[[ Material provided open ]]

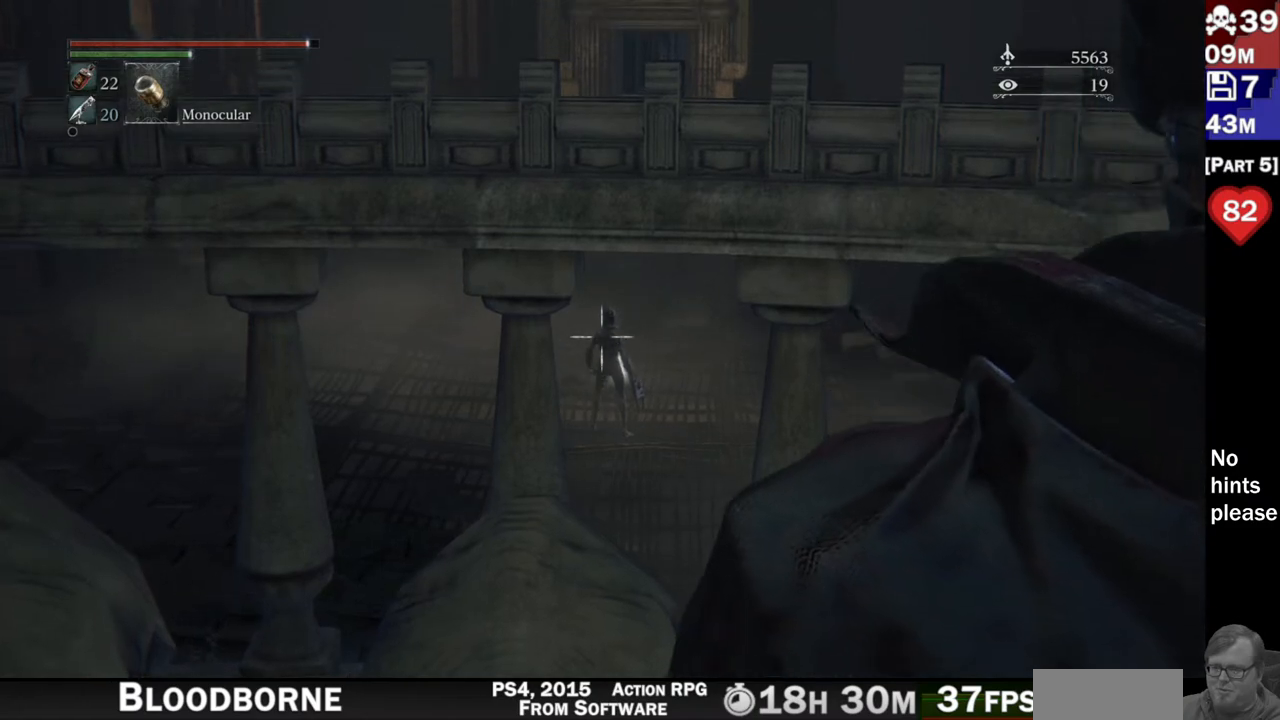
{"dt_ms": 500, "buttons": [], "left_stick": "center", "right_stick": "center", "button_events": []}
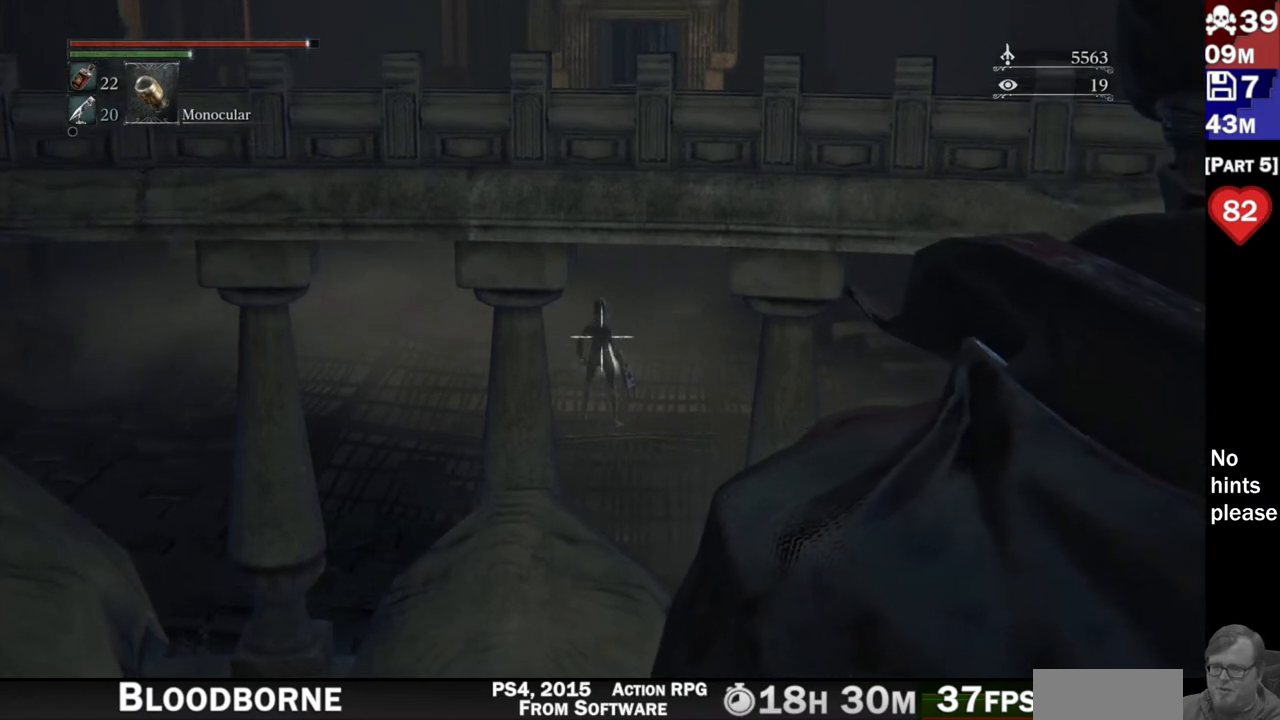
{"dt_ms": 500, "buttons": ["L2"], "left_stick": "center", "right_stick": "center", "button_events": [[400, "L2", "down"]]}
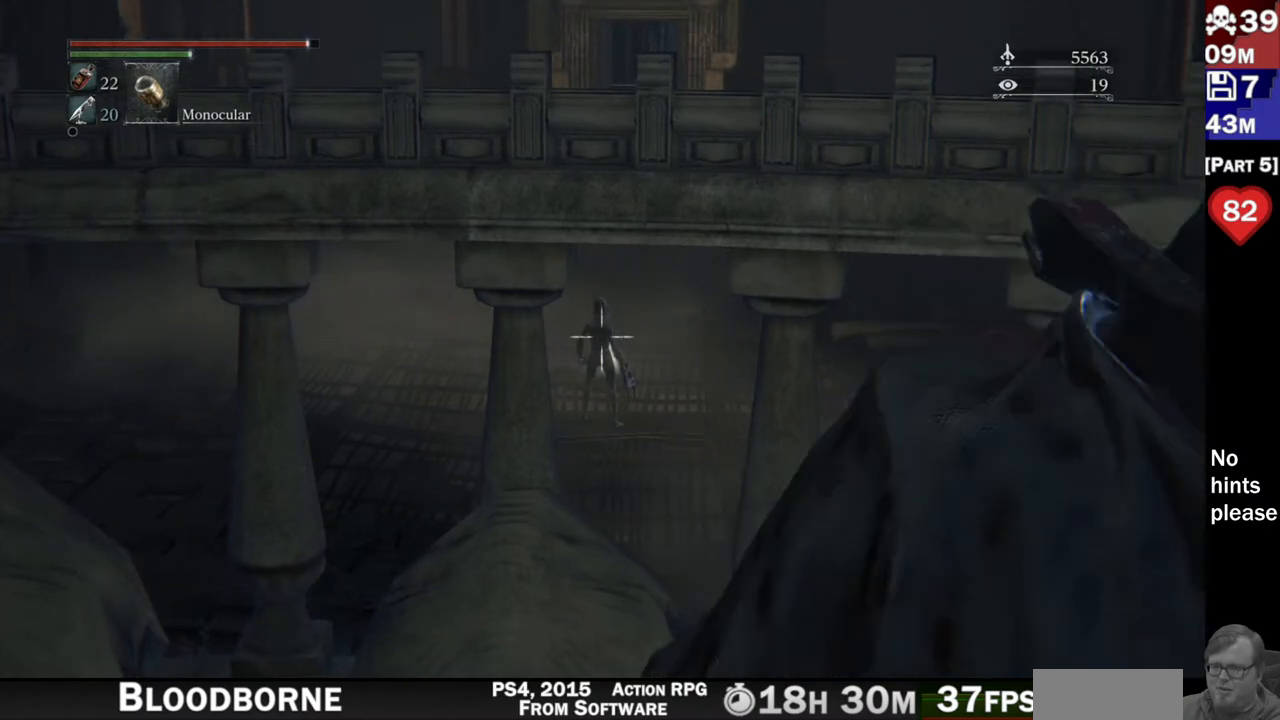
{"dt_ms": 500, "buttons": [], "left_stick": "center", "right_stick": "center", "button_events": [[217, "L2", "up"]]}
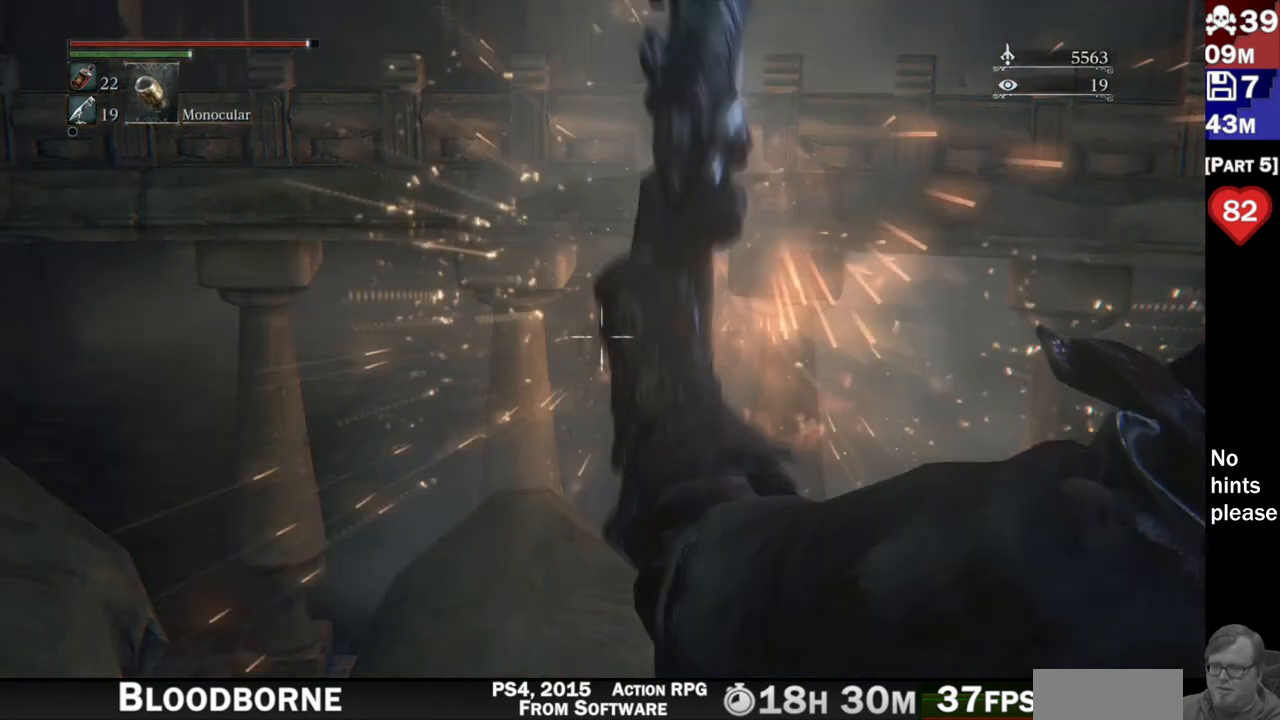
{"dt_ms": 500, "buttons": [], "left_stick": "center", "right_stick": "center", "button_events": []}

[[ Material provided closed ]]

Task brief:
For this exercise, return the data above exactly and leave every picture out.

Written response:
{"dt_ms": 500, "buttons": [], "left_stick": "center", "right_stick": "center", "button_events": []}
{"dt_ms": 500, "buttons": ["L2"], "left_stick": "center", "right_stick": "center", "button_events": [[400, "L2", "down"]]}
{"dt_ms": 500, "buttons": [], "left_stick": "center", "right_stick": "center", "button_events": [[217, "L2", "up"]]}
{"dt_ms": 500, "buttons": [], "left_stick": "center", "right_stick": "center", "button_events": []}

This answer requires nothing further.